First Grammar Lessons: Part I, Lesson IX

First Grammar Lessons: Part I, Lesson IX

Lesson IX

We shall take our old sentences, only the subjects shall be plural.

The tables is round.
The walls is high.
The curtains is red.

Your ear tells you in a moment that the is is wrong. You want to change the verb is into are.

This is rather odd, for is and are, being both words of the verb Be, have just the same meaning, only we always use are when speaking of more than one thing, that is, with plural nouns.

The reason is that the verb and the subject agree together so well that if the subject changes into the plural number, the verb does the same.

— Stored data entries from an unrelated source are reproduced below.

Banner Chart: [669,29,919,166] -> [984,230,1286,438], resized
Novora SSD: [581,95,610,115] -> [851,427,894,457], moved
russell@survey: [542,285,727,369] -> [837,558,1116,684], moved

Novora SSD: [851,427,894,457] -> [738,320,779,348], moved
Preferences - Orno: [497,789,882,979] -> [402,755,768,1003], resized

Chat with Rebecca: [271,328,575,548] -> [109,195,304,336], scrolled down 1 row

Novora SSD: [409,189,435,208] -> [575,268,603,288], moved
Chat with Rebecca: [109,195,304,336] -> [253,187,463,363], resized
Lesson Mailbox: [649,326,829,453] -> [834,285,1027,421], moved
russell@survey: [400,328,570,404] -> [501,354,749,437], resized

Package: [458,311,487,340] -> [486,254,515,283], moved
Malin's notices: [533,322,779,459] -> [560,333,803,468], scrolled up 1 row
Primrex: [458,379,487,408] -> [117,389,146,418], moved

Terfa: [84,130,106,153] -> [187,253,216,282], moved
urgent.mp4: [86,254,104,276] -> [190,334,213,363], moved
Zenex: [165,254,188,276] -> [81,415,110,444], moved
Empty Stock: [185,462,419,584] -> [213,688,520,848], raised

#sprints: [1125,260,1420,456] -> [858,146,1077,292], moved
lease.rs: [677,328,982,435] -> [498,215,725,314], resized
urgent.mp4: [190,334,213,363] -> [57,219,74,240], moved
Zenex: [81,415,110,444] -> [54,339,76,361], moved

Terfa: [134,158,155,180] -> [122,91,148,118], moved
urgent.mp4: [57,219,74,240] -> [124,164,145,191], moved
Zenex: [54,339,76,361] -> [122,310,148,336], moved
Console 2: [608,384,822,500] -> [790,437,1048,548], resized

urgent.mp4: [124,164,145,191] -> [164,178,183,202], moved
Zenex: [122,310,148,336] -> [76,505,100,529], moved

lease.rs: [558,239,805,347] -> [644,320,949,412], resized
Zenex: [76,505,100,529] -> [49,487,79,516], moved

Notice, you do not want to change the adjective. You say:

The table is round, and
The tables are round.

It is only the verb and the subject that agree—if the subject is plural, the verb must be plural too.

To be learnt.

The verb and the subject must agree.

If the subject is plural the verb changes to be like it.

Exercise IX

1. Make sentences about:

the boy, the girl, my cousin, the cat.

Change the subjects to make them plural, and alter the verbs.

2. Make sentences with is and an adjective about twenty things to be seen from the window.

Make the subjects and verbs of all these sentences plural.

3. Put subjects to:

_____ is clean.
_____ are used.
_____ were here.
_____ is mine.

Say whether these subjects and the verbs are singular or plural.